Articles

To Live Merrily

 

Composer:

Betty Roe

Words by:

Robert Herrick (1591-1674)

Date of composition:

2003

Publisher:

Robish Music

Forces:

Two Soprano voices, flute, viola and piano

Duration:

 3'10"

Vocal Range(s):

 

Genre:

Classical

 

This jolly song includes a drunken interlude before a sober ending.

This work could be programmed with Betty Roe’s Herrick setting; Carolls to the King or Elizabeth Lutyens’ Three Songs to words by Dylan Thomas.


Synthesized version generated by Sibelius:

A CD containing this song is planned for release in 2014.

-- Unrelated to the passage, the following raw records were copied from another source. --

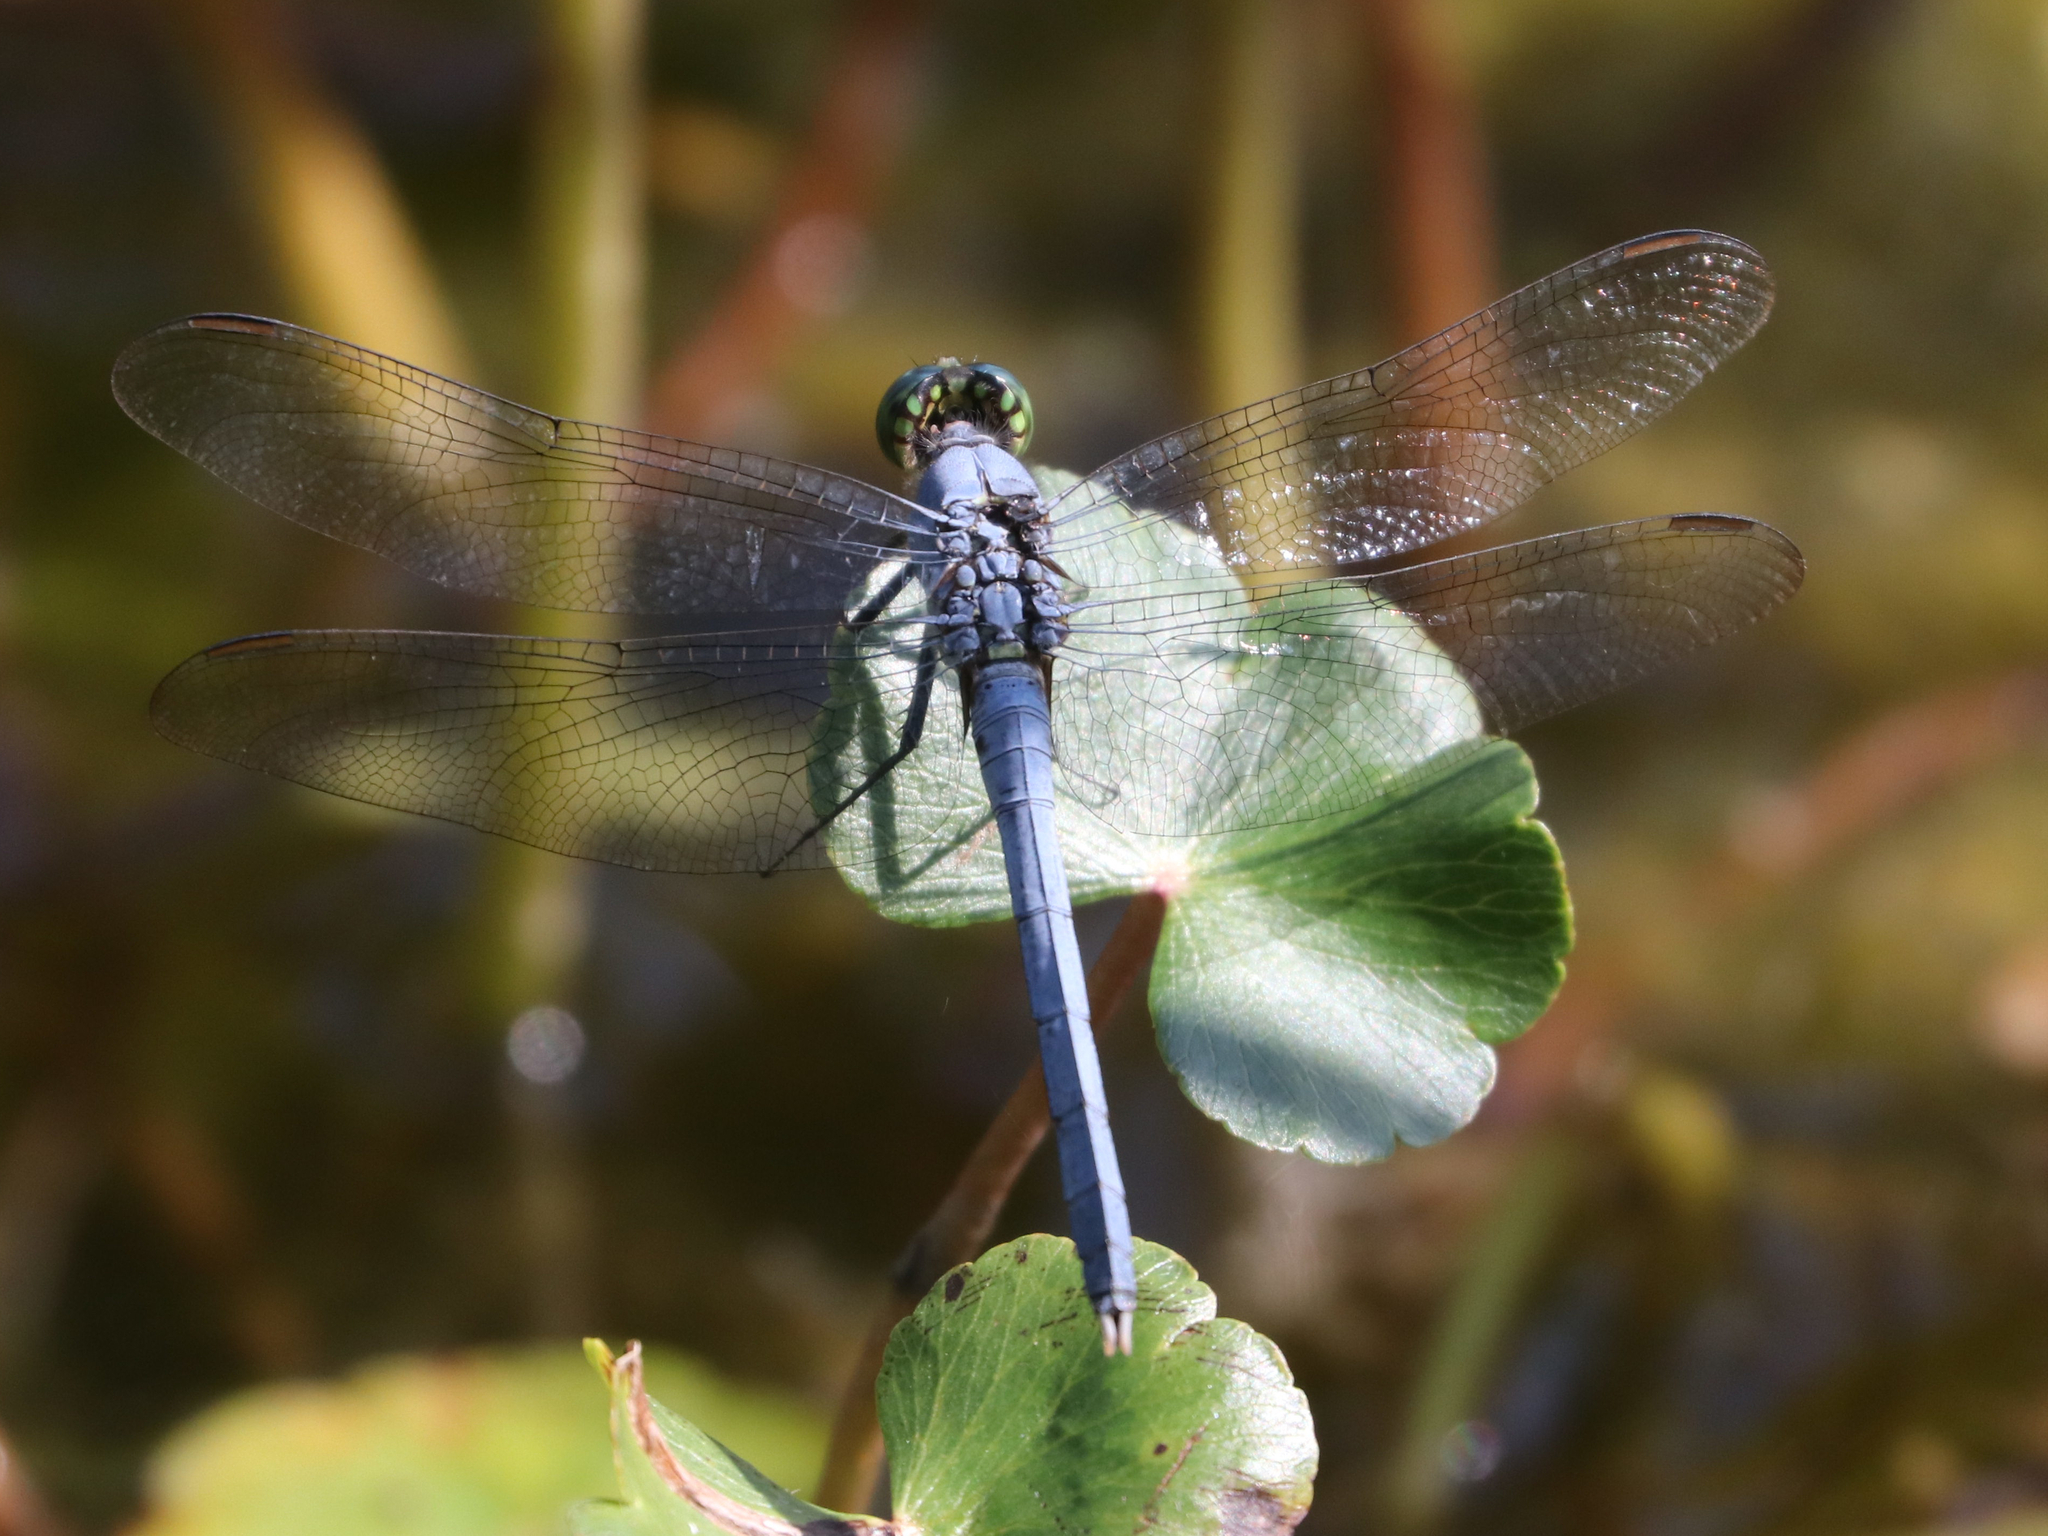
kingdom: Animalia
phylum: Arthropoda
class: Insecta
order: Odonata
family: Libellulidae
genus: Erythemis
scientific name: Erythemis simplicicollis
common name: Eastern pondhawk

 To Live Merrily - extract from the vocal score

To Live Merrily, and to Trust to Good Verses

By Robert Herrick

Now is the time for mirth,
         Nor cheek or tongue be dumb;
For with the flow'ry earth
         The golden pomp is come.

 

The golden pomp is come;
         For now each tree does wear,
Made of her pap and gum,
         Rich beads of amber here.

 

Now reigns the rose, and now
         Th' Arabian dew besmears
My uncontrolled brow
         And my retorted hairs.

 

Homer, this health to thee,
         In sack of such a kind
That it would make thee see
         Though thou wert ne'er so blind.

 

Next, Virgil I'll call forth
         To pledge this second health
In wine, whose each cup's worth
         An Indian commonwealth.

 

A goblet next I'll drink
         To Ovid, and suppose,
Made he the pledge, he'd think
         The world had all one nose.

 

Then this immensive cup
         Of aromatic wine,
Catullus, I quaff up
         To that terse muse of thine.

 

Wild I am now with heat;
         O Bacchus! cool thy rays!
Or frantic, I shall eat
         Thy thyrse, and bite the bays.

 

Round, round the roof does run;
         And being ravish'd thus,
Come, I will drink a tun
         To my Propertius.

 

Now, to Tibullus, next,
         This flood I drink to thee;
But stay, I see a text
         That this presents to me.

 

Behold, Tibullus lies
         Here burnt, whose small return
Of ashes scarce suffice
         To fill a little urn.

 

Trust to good verses then;
         They only will aspire,
When pyramids, as men,
         Are lost i' th' funeral fire.

 

And when all bodies meet,
         In Lethe to be drown'd,
Then only numbers sweet
         With endless life are crown'd.